Source extract:
● ● ● ● ●

If All Else Fails, Call Technical Support

If you are still experiencing communication errors with your I/O Server, then do these steps:

  1. Edit the WIN.INI file in your /WINDOWS directory and find the name of the server that you are using (the name will be in square [ ] brackets). Add this line to the section in the WIN.INI file following the server name:
    DebugMenu=1
  2. Restart Windows and the I/O Server. When the I/O Server’s dialog box appears, click the window’s Control Menu (the icon in the top left corner with the horizontal line). A drop down menu will appear. Make sure the Show Errors and Verbose checkboxes are selected.
  3. Verify that WWLogger is running. Start a client program such as InTouch or Microsoft Excel and advise one point. (That is, attempt to bring in one memory location or register value from the PLC.) For more information on how to do this, see the I/O Server’s user guide or see the on-line help file (.HLP) that is located in the directory where the I/O Server was installed.

● ● ● ● ●

Supplied records:

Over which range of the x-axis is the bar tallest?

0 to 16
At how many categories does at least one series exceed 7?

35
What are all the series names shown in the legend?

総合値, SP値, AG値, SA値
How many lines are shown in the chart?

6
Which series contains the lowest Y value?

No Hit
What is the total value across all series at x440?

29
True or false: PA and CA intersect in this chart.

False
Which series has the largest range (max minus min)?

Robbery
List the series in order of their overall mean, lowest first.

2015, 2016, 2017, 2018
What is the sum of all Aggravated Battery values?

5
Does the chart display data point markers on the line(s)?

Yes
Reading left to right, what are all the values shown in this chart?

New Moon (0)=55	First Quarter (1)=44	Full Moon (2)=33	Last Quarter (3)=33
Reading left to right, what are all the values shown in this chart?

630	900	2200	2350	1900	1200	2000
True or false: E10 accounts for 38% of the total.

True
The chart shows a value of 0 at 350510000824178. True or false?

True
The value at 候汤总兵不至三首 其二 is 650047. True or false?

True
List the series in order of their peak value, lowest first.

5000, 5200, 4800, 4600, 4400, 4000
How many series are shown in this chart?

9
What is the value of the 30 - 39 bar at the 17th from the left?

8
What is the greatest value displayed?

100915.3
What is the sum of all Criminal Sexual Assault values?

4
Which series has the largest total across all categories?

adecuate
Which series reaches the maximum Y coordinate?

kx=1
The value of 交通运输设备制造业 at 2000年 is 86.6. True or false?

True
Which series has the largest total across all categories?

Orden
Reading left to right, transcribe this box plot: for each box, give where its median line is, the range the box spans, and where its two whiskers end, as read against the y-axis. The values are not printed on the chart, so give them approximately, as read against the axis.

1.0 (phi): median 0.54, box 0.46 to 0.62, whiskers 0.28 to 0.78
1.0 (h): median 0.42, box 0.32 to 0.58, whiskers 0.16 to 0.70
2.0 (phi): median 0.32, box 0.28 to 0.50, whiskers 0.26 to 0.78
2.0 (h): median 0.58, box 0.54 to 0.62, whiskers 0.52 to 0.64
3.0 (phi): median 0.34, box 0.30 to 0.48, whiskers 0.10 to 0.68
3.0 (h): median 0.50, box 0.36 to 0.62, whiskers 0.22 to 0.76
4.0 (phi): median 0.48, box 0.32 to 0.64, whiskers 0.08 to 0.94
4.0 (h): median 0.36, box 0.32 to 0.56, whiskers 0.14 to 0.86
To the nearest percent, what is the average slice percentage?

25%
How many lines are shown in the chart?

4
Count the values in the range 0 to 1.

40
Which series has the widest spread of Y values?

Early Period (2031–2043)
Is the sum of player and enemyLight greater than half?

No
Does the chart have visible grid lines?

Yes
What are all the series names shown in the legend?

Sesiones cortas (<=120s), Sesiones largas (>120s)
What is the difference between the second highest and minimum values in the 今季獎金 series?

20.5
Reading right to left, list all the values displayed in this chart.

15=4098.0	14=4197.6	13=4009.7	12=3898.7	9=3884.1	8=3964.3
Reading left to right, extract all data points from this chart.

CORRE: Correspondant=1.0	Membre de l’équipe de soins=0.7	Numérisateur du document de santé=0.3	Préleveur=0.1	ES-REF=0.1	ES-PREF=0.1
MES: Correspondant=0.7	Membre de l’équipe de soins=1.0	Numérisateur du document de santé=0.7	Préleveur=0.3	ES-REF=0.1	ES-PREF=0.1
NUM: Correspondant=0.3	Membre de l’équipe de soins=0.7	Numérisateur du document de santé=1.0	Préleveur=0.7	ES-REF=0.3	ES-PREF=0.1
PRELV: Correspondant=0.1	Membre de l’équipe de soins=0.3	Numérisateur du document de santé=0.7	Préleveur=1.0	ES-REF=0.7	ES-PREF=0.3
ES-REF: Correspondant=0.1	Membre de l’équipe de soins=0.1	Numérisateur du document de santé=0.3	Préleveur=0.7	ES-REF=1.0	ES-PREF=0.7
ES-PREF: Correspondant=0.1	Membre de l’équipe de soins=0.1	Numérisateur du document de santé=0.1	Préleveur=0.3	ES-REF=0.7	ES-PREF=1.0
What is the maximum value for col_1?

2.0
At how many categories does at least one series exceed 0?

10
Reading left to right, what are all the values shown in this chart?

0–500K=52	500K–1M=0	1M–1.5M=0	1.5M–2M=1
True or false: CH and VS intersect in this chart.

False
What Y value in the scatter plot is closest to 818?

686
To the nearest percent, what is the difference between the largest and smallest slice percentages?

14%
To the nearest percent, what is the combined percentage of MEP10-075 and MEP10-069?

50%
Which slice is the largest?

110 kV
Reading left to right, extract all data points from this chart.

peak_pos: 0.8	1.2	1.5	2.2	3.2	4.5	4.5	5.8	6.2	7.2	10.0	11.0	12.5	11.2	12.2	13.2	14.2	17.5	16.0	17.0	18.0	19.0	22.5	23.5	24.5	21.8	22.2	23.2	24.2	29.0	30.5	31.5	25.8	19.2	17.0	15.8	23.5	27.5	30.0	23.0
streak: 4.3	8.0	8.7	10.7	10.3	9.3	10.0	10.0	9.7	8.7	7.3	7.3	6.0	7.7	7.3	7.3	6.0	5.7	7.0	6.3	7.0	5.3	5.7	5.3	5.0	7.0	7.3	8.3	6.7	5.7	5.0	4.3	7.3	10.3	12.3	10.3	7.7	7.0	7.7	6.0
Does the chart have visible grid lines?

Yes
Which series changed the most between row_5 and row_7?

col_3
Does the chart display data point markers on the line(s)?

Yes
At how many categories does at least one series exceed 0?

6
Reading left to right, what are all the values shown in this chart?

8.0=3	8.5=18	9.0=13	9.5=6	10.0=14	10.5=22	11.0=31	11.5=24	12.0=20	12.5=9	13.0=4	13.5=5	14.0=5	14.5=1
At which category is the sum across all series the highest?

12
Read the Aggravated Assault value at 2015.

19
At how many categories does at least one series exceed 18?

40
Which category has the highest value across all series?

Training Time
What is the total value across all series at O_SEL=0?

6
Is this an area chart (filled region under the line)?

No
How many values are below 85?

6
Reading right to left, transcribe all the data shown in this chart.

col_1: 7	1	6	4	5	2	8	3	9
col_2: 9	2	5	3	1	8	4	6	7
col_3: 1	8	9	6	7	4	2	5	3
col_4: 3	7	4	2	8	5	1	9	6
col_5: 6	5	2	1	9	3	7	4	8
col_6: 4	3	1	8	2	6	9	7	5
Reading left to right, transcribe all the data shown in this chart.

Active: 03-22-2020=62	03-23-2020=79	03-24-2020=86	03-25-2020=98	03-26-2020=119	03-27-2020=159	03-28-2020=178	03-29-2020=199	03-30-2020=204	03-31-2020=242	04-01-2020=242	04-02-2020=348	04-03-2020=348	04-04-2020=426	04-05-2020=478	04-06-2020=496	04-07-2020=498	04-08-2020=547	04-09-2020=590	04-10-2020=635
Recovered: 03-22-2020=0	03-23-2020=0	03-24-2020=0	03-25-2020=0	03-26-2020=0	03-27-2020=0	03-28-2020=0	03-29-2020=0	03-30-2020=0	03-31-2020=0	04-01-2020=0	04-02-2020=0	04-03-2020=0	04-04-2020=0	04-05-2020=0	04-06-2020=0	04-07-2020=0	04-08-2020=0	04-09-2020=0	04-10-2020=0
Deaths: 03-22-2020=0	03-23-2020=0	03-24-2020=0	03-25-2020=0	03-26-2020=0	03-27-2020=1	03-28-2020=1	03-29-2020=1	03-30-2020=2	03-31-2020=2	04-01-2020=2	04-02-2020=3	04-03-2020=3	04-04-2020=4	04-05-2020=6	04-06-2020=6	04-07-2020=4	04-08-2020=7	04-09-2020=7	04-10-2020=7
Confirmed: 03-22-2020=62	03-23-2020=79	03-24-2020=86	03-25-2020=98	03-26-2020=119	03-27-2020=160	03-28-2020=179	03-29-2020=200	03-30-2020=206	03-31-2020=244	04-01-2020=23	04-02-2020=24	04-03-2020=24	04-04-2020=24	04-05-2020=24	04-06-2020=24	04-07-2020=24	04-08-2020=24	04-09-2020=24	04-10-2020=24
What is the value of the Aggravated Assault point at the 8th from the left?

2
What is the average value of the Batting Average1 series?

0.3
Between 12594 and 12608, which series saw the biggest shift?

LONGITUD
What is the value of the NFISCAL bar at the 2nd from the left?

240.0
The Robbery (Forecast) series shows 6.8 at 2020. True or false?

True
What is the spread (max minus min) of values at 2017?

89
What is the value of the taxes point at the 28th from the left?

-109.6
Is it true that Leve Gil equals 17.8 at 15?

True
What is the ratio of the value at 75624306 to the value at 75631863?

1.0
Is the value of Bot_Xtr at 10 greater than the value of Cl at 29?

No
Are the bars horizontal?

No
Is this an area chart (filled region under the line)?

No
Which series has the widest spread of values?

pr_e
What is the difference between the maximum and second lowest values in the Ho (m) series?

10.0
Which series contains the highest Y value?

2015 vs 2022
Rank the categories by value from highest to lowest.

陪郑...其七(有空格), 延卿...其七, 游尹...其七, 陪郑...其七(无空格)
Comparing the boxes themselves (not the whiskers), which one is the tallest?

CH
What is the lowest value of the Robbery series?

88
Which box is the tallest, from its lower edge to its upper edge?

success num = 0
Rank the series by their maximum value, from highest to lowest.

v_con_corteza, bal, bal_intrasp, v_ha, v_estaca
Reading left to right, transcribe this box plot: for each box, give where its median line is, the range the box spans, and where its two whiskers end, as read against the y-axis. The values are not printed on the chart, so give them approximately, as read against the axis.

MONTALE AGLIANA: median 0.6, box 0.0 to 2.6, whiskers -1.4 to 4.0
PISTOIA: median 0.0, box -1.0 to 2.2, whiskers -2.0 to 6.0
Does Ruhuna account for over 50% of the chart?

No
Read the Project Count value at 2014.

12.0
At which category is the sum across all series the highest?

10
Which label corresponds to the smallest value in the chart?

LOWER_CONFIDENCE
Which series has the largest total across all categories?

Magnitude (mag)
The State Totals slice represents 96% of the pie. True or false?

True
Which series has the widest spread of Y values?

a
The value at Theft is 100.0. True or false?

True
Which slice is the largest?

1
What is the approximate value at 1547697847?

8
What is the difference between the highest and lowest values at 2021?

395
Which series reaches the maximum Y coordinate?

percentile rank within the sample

● ● ● ● ●

Assigned task A:
In the I/O Server troubleshooting text, starting at "1. Edit the" and ending at "checkboxes are selected.", reproduce the passage with "Control Menu" swapped out for "System Menu".
Assigned task B:
According to the I/O Server troubleshooting text, which two checkboxes must be selected on the drop down menu?
Assigned task C:
Please extend the I/O Server troubleshooting text, picking up right after its last sentence.
The rows were taken from a different source than the text.

Expected answer A:
1. Edit the WIN.INI file in your /WINDOWS directory and find the name of the server that you are using (the name will be in square [ ] brackets). Add this line to the section in the WIN.INI file following the server name:
    DebugMenu=1
  2. Restart Windows and the I/O Server. When the I/O Server’s dialog box appears, click the window’s System Menu (the icon in the top left corner with the horizontal line). A drop down menu will appear. Make sure the Show Errors and Verbose checkboxes are selected.

Expected answer B:
Show Errors and Verbose.

Expected answer C:
  4. Allow the server to run for a minute or so, so that it can try to bring in the one data item. Then, send these four items to Wonderware Technical Support:
    • a copy of the WWLogger (.AEH file) with today’s date;
    • an MSD report of your system (type MSD at a DOS prompt, select the /File/Print
      Report menus and choose Report All);
    • a sketch of your computer and PLC setup;
    • the name and version of the Wonderware I/O Server that you are using.